Un haut-lieu de la mythologie communiste disparaît
Vénérée par des générations de marxistes-léninistes, la commune bernoise de Zimmerwald fusionne avec une autre.
En 1915, Lénine y a participé à une conférence pacifiste. Il voulait transformer la guerre mondiale en cours en une «révolution mondiale».
La procédure n’est pas entièrement terminée. Mais c’est presque fait. La commune bernoise de Zimmerwald, où se déroula peu avant la révolution bolchevique une conférence associée à jamais au nom de Lénine, ne s’appellera bientôt plus Zimmerwald.
La commune va en effet fusionner avec une autre commune et sera désormais connue sous le nom de «Wald».
Pour des millions d’hommes et de femmes qui ont vécu sous le communisme, ce sera la disparition d’un nom qu’on leur a appris, dès leur jeune âge, à vénérer.
Et ceci à tel point que pendant des années – notamment jusqu’à la mort de Staline – Zimmerwald sera un lieu recherché de pèlerinage pour des délégations communistes du monde entier.
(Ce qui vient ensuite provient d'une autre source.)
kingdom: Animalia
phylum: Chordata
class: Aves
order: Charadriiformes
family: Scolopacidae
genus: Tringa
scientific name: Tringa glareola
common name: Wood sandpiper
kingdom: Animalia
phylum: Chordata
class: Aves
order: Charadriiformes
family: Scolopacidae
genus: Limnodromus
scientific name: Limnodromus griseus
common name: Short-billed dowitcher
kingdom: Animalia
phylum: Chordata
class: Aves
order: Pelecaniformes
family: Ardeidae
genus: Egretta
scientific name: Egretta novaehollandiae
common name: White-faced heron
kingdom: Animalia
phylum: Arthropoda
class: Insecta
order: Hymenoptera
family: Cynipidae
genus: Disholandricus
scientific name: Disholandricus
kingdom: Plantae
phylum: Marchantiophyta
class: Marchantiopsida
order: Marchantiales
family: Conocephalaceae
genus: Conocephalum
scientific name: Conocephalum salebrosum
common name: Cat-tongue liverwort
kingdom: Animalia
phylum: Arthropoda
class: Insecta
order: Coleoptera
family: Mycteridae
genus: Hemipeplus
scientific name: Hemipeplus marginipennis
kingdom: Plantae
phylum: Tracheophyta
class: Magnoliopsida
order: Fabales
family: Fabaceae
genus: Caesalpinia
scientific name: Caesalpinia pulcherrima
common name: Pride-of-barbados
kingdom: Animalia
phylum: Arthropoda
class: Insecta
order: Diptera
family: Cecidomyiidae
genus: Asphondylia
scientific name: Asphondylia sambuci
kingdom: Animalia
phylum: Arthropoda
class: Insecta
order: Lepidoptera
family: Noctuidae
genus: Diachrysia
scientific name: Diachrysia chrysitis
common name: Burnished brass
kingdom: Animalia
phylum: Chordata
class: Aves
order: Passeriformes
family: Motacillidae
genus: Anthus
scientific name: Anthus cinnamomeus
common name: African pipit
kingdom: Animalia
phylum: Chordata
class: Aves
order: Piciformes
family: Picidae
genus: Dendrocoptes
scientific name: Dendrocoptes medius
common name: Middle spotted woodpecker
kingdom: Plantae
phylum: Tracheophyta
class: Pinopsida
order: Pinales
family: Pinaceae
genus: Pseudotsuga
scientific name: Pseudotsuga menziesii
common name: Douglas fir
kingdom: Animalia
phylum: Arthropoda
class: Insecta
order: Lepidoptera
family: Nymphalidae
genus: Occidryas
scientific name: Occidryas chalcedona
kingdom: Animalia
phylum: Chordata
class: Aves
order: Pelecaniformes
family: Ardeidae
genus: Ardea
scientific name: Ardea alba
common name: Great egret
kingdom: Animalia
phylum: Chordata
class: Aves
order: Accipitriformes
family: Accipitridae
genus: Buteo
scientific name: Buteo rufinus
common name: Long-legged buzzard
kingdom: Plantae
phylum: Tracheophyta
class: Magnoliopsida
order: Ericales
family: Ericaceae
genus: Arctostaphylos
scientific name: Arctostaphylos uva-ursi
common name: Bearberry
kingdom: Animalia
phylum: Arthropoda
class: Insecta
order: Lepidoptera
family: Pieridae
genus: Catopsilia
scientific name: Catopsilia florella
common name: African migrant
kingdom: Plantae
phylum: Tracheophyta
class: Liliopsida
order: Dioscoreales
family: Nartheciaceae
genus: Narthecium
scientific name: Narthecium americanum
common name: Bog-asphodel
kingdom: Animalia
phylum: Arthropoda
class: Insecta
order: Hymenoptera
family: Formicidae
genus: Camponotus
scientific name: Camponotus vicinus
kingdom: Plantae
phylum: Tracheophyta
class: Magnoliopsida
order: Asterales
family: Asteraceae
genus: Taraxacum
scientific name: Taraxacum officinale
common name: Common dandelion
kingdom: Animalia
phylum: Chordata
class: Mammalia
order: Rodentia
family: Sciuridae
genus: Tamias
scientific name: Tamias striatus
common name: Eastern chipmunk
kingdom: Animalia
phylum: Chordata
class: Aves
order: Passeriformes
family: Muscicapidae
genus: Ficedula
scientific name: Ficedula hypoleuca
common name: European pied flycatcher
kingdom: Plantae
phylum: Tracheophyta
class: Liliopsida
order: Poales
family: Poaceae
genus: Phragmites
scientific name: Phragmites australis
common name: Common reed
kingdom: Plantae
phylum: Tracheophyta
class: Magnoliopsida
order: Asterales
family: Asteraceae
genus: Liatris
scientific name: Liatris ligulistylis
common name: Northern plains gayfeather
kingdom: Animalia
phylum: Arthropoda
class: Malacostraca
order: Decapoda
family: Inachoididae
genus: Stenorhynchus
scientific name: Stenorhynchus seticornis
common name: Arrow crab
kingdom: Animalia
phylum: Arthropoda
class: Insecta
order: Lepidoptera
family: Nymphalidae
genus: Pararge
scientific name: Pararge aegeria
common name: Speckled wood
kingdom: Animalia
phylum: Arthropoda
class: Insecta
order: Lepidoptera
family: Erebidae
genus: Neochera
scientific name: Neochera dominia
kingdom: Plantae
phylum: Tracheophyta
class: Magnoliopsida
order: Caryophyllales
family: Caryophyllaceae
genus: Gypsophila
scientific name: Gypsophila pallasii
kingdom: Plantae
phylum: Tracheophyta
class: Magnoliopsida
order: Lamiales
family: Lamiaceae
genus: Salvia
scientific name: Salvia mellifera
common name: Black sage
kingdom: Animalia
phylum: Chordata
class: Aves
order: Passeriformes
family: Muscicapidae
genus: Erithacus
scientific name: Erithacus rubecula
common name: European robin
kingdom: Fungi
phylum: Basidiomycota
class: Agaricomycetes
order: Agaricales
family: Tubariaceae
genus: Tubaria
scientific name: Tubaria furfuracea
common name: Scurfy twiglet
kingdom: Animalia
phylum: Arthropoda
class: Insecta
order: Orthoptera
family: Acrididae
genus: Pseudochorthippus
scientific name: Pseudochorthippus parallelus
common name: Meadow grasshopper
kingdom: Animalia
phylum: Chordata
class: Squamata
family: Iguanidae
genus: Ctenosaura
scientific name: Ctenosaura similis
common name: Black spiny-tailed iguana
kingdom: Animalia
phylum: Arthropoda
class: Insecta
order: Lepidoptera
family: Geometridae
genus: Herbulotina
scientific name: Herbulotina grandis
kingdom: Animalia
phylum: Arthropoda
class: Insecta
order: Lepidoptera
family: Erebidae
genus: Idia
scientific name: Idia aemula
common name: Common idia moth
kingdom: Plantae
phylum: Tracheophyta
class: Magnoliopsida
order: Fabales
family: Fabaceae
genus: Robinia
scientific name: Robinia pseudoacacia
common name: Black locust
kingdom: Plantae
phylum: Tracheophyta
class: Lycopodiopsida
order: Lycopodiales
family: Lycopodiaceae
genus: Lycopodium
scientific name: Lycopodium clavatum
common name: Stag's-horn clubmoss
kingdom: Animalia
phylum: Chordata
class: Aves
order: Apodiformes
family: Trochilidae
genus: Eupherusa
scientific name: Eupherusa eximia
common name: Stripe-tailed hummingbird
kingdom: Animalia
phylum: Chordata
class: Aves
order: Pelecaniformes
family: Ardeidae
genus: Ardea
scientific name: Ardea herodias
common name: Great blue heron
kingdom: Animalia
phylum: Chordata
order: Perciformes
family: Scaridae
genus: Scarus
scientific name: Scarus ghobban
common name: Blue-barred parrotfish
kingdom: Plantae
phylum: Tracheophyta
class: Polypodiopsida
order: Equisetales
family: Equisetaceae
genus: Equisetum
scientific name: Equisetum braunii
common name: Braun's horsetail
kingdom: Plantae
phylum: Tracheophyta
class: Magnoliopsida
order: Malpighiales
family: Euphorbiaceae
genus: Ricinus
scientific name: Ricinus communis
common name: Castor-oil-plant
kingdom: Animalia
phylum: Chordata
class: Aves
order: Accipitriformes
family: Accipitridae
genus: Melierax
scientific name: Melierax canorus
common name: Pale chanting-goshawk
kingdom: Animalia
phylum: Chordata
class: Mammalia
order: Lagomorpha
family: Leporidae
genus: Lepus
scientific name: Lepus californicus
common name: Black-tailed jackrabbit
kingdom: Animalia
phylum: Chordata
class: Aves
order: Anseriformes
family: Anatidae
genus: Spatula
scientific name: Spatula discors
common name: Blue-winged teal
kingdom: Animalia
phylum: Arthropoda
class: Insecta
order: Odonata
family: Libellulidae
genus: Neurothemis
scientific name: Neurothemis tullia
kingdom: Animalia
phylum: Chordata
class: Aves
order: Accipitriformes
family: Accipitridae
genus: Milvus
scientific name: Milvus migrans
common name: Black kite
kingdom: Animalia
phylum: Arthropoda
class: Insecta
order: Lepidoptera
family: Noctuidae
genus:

Pas de musée à la gloire de Lénine
Cet engouement pour leur village n’a jamais vraiment plu aux Zimmerwaldiens. A plusieurs reprises, ils refusent qu’on appose une plaque commémorative sur une des maisons où Lénine est censé avoir séjourné pendant la conférence.
Et lorsque l’URSS essaye d’acheter la maison en question pour en faire un musée à la gloire de Lénine, c’est la panique.
Mais que s’est-il donc exactement passé lors de cette fameuse conférence, tenue à Zimmerwald du 5 au 8 septembre 1915?
Un congrès contre la guerre
Organisée par le militant socialiste suisse Robert Grimm et par un député de gauche italien, elle réunit 38 délégués de 11 pays représentant un courant de la gauche européenne opposé à la guerre qui ravage l’Europe depuis deux ans.
Ce courant est minoritaire. Car dans bien des pays – notamment en Allemagne et en France – les sociaux-démocrates ont pris parti pour la guerre, voté les crédits militaires et trahi l’idéal internationaliste.
C’est d’ailleurs le but premier de la conférence et la noble intention de Grimm: réunir pour la première fois depuis le début de la guerre des socialistes provenant de pays ennemis.
Mais aussi parler d’un objectif commun: mettre fin à la guerre par la solidarité internationale des gauches; et proclamer cet objectif dans un manifeste. Ce qui sera fait.
Une gauche divisée
Cette gauche «pacifiste» était toutefois elle-même divisée. Une minorité, conduite par Lénine, ne voulait en effet pas seulement combattre la guerre. Mais transformer la guerre mondiale alors en cours en une «révolution mondiale» contre la bourgeoisie et le capitalisme.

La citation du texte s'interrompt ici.